Examining empirical evidence of the effect of superfluidity on the fusion barrier

Background: Recent time-dependent Hartree-Fock-Bogoliubov (TDHFB) calculations predict that superfluidity enhances fluctuations of the fusion barrier. This effect is not fully understood and not yet experimentally revealed.

Purpose: The goal of this study is to empirically investigate the effect of superfluidity on the distribution width of the fusion barrier.

Method: Two new methods are proposed in the present study. First, the local regression method is introduced and used to determine the barrier distribution. The second method, which requires only the calculation of an integral of the cross section, is developed to determine accurately the fluctuations of the barrier. This integral method, showing the best performance, is systematically applied to 115 fusion reactions.

Results: Fluctuations of the barrier for open-shell systems are, on average, larger than those for magic or semimagic nuclei. This is due to the deformation and the superfluidity. To disentangle these two effects, a comparison is made between the experimental width and the width estimated from a model that takes into account the tunneling, the deformation, and the vibration effect. This study reveals that superfluidity enhances the fusion barrier width.

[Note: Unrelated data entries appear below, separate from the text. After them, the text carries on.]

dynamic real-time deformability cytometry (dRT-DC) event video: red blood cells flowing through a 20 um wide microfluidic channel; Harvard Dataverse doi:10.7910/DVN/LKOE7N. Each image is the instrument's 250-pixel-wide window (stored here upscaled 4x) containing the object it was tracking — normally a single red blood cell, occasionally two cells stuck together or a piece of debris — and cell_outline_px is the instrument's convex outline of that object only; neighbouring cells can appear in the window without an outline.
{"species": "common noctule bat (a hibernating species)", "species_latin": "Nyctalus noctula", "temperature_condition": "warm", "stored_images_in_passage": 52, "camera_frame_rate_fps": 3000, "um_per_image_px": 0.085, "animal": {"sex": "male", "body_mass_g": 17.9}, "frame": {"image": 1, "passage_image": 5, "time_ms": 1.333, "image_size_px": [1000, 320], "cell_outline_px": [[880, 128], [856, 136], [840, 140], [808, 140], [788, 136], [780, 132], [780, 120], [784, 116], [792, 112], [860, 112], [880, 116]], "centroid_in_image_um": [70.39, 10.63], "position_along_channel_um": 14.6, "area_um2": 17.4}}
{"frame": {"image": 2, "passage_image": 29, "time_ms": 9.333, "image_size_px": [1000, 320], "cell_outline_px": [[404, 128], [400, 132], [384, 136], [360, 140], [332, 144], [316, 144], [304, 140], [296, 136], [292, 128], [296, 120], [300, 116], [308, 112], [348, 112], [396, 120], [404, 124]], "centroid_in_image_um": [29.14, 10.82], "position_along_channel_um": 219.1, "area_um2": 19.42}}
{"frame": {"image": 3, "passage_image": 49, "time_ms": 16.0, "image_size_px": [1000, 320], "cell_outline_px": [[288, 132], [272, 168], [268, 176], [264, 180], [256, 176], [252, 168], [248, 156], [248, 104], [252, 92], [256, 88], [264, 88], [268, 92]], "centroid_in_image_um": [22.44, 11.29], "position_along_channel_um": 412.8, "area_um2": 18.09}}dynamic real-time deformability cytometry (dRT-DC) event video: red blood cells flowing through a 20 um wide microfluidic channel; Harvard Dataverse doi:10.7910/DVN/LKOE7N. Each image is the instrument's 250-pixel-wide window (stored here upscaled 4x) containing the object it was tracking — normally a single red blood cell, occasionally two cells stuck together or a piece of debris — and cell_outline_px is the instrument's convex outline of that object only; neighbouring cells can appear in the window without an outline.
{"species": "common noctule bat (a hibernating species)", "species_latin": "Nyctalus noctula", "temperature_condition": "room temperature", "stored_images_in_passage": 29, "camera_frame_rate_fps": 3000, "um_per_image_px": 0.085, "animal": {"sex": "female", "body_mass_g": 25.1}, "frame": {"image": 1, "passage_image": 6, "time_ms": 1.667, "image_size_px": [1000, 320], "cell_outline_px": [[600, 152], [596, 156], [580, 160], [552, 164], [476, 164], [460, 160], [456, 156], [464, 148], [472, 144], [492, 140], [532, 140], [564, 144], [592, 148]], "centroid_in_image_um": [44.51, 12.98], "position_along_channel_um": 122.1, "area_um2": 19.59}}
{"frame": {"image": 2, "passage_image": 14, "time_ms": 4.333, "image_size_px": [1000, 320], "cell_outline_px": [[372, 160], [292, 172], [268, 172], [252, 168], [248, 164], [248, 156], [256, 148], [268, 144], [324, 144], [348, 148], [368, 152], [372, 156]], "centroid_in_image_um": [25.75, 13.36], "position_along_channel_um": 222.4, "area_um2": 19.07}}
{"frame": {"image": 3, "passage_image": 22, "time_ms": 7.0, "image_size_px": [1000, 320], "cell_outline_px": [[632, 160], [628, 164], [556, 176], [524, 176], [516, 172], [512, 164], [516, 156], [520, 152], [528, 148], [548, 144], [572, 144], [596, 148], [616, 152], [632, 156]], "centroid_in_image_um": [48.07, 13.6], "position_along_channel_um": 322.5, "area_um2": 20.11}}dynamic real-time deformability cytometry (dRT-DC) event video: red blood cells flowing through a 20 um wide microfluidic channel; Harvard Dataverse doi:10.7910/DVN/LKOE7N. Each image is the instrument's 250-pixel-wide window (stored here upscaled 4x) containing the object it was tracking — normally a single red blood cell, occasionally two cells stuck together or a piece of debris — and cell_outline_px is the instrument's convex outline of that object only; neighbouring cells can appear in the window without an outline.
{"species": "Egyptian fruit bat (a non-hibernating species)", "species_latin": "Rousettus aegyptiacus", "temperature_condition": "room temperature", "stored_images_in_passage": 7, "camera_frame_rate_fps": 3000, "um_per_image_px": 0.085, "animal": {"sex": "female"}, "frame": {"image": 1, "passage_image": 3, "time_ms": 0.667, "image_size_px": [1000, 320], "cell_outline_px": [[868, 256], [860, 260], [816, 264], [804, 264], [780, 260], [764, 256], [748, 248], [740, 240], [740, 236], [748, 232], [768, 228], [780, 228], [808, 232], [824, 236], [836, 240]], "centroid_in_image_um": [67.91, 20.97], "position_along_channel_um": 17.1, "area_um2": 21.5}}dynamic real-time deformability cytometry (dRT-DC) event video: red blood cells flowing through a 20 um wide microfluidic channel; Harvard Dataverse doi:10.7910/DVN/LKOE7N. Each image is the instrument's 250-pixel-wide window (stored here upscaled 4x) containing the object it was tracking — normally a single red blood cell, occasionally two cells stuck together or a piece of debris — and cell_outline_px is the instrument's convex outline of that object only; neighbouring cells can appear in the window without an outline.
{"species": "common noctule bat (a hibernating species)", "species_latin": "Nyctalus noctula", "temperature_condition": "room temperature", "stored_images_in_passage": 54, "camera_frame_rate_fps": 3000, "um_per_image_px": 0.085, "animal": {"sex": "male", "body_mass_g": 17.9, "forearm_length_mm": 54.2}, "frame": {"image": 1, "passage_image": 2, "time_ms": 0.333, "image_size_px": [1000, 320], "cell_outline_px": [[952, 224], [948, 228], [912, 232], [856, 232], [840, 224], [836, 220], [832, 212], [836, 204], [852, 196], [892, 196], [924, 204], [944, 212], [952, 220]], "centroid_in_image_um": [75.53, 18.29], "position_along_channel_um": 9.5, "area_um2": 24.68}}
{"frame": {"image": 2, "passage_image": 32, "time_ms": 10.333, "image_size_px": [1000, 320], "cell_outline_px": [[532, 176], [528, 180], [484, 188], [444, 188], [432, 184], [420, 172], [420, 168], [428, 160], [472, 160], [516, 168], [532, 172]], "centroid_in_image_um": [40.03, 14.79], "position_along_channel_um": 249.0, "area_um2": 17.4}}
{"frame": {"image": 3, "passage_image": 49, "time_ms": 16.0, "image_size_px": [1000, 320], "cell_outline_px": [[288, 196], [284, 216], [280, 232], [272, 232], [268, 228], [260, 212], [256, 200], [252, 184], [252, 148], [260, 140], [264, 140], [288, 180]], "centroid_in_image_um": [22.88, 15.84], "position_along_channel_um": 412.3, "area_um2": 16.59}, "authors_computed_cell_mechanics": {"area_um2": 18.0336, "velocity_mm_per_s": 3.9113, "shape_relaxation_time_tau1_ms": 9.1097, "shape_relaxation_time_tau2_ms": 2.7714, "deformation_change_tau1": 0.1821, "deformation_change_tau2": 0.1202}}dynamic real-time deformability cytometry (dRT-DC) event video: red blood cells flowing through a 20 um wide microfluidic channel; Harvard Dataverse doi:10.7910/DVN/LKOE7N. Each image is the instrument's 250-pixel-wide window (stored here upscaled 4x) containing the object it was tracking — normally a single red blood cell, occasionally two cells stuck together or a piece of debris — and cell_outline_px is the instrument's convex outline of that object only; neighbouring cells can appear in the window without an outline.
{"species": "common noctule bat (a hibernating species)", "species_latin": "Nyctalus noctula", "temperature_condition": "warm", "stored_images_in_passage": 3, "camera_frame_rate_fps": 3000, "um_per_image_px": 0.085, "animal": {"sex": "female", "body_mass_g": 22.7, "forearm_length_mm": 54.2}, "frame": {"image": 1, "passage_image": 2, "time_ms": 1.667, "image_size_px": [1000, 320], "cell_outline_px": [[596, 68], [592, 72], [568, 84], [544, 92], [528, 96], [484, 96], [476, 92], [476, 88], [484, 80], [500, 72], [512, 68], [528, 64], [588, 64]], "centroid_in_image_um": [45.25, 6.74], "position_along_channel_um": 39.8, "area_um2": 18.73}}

Conclusions: This analysis shows that the predicted effect of superfluidity on the width of the barrier is real and is of the order of 1 MeV.

Figure 1

Simulated fusion cross section obtained with the ccfull program, in linear scale (a) and logarithmic (b). The original data are shown with green lines, the blue dots represent the data with noise, and the result of the local regression method $F\left(E\right)$ is shown by the red dashed lines.

Figure 2

Barrier distribution computed from the original ccfull results with the local regression method (green solid line) and with the three-point formula (blacked dotted line). The results obtained from the data with noise are shown using the local regression method (red line with colored band) and the three-point formula (blue points with error bars). The second derivative is computed with the parameter $\mathrm{\Delta }E=2$ MeV. An artificial noise of 5% is applied on (a) and a noise of 2% on (b).

Figure 3

Barrier distribution for the reaction ${}^{40}\mathrm{Ca}+{}^{96}\mathrm{Zr}$ computed from the experimental cross section [14] with the three-point formula (blue points with error bars) and from the local regression (red curve and shaded area). The value of $L=\mathrm{\Delta }E=1.77$ MeV is used.

Figure 4

(a) Barrier distribution computed by the local regression method for the simulated data with parameter $\mathrm{\Delta }E=L=1$ MeV (solid and dotted lines) and 4 MeV (triangles and crosses) computed from the ccfull calculation with (red dotted line and triangles) and without the collective excitations (blue solid line and crosses). (b) Fluctuations of the barrier distribution from the ccfull calculation with (red triangles) and without the collective excitations (blue crosses) as a function of the three-point derivative parameter $\mathrm{\Delta }E$. A comparison is made with the integration method [Eq. (14)] with (red dotted line) and without collective excitations (blue solid line) as a function of $L$.

Figure 5

${}^{40}\mathrm{Ca}+{}^{96}\mathrm{Zr}$ ccfull fusion cross section multiplied by the energy (red solid line). The function $g\left(E\right)$ is shown with a dashed black line. The shaded area represents the integral of Eq. (14).

Figure 6

${}^{40}\mathrm{Ca}+{}^{96}\mathrm{Zr}$ ccfull fusion cross section calculation with (red triangles) and without (blue crosses) collective excitation. The function (16) is adjusted to those cross sections and shown, respectively, with a red dotted line and a blue solid line.

Figure 7

Example of application of the integration method for several reactions. The black dashed line represents the $g\left(E\right)$ function and the red bars the experimental data. The experimental data are taken from Refs. [14, 22, 23, 24, 25].

Figure 8

Fluctuations of the barrier ${\sigma }_B$ determined with the integral method as a function of the fit method.

Figure 9

Fluctuations of the barrier ${\sigma }_B$ determined with the integral method as a function of the $z$ parameter.

Figure 10

Fluctuations of the barrier ${\sigma }_B$ determined with the integral method as a function of the estimated barrier from Ref. [11].

Figure 11

Same as Fig. 10 but with ${\sigma }_{exp}$ determined with the fitting procedure.

Figure 12

Experimental fusion radius computed as in Eq. (6). The solid line represent the function $R_B=1.30(A_1^{1/3}+A_2^{1/3})$.

Figure 13

Same as Fig. 10 with a selection of systems for which $R_B^{\exp .}<1.3(A_1^{1/3}+A_2^{1/3})-1$ fm.

Figure 14

Deviation of the experimental centroid of the fusion barrier distribution computed as in (5) from the general trend $0.98z$ as a function of $z$.